◆ **Dataset entries**
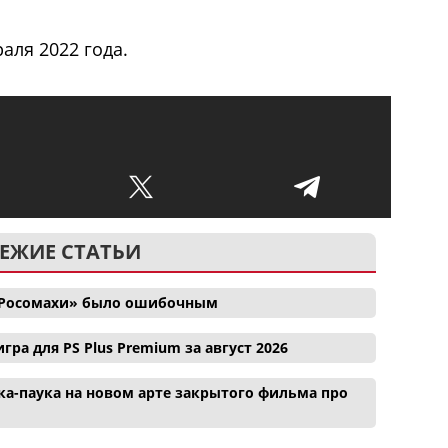
аля 2022 года.
ЕЖИЕ СТАТЬИ
и Росомахи» было ошибочным
гра для PS Plus Premium за август 2026
а-паука на новом арте закрытого фильма про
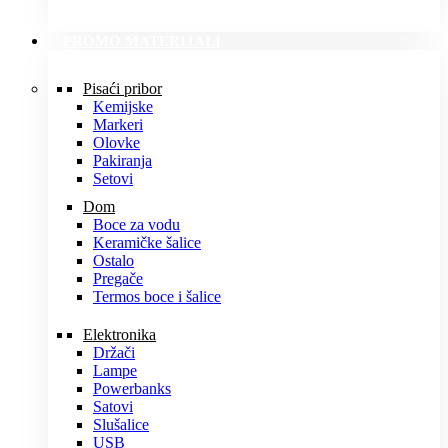
PROMO MATERIJALI
Pisaći pribor
Kemijske
Markeri
Olovke
Pakiranja
Setovi
Dom
Boce za vodu
Keramičke šalice
Ostalo
Pregače
Termos boce i šalice
Elektronika
Držači
Lampe
Powerbanks
Satovi
Slušalice
USB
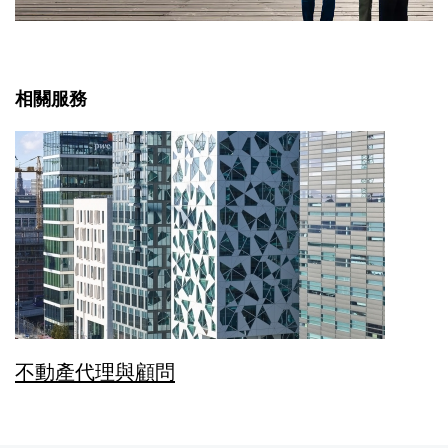
相關服務
不動產代理與顧問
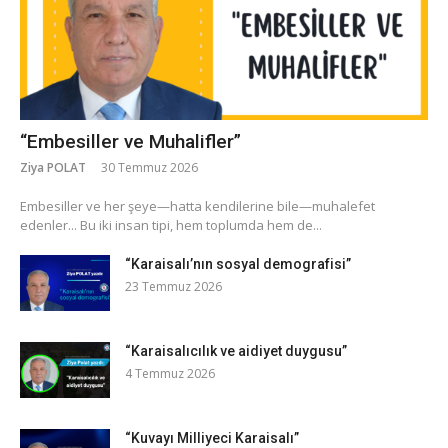
“Embesiller ve Muhalifler”
Ziya POLAT
30 Temmuz 2026
​Embesiller ve her şeye—hatta kendilerine bile—muhalefet
edenler... Bu iki insan tipi, hem toplumda hem de...
“Karaisalı’nın sosyal demografisi”
23 Temmuz 2026
“Karaisalıcılık ve aidiyet duygusu”
4 Temmuz 2026
“Kuvayı Milliyeci Karaisalı”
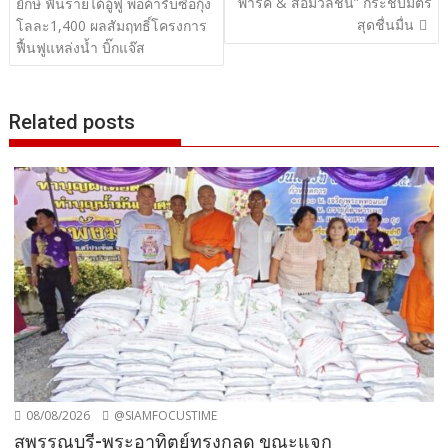
พาร์ค & สื่อมวลชน” กระชับมิตร
ยักษ์ ฟันรายได้อู้ฟู่ พ่อค้ารับซื้อกุ้ง
สุดชื่นมื่น
โลละ1,400 ผลสัมฤทธิ์โครงการ
ฟื้นฟูแหล่งน้ำ บิ๊กแจ๊ส
Related posts
08/08/2026
@SIAMFOCUSTIME
สุพรรณบุรี-พระอาทิตย์ทรงกลด ขณะแจก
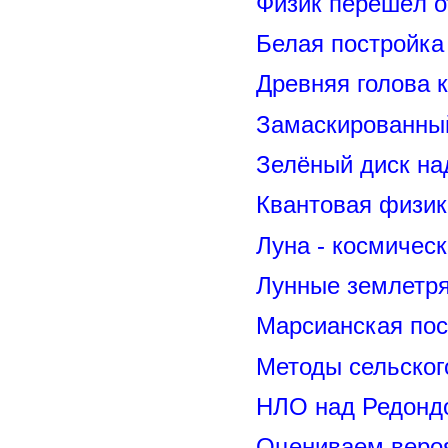
Физик перешёл о
Белая постройка
Древняя голова 
Замаскированны
Зелёный диск на
Квантовая физик
Луна - космичес
Лунные землетря
Марсианская пос
Методы сельског
НЛО над Редонд
Оцениваем вероя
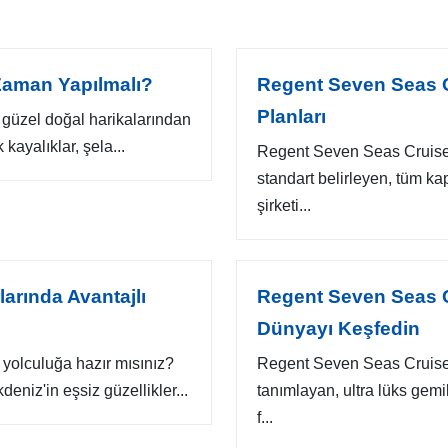
 Zaman Yapılmalı?
Regent Seven Seas 
Planları
n güzel doğal harikalarından
 kayalıklar, şela...
Regent Seven Seas Cruises
standart belirleyen, tüm ka
şirketi...
larında Avantajlı
Regent Seven Seas C
Dünyayı Keşfedin
yolculuğa hazır mısınız?
Regent Seven Seas Cruises
deniz'in eşsiz güzellikler...
tanımlayan, ultra lüks gemi
f...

◆ **Action item**
Search the records for the string "Temmuz" and, wherever a line contains it, please copy that line.

◆ **Written response**
30 Temmuz 2026
23 Temmuz 2026
4 Temmuz 2026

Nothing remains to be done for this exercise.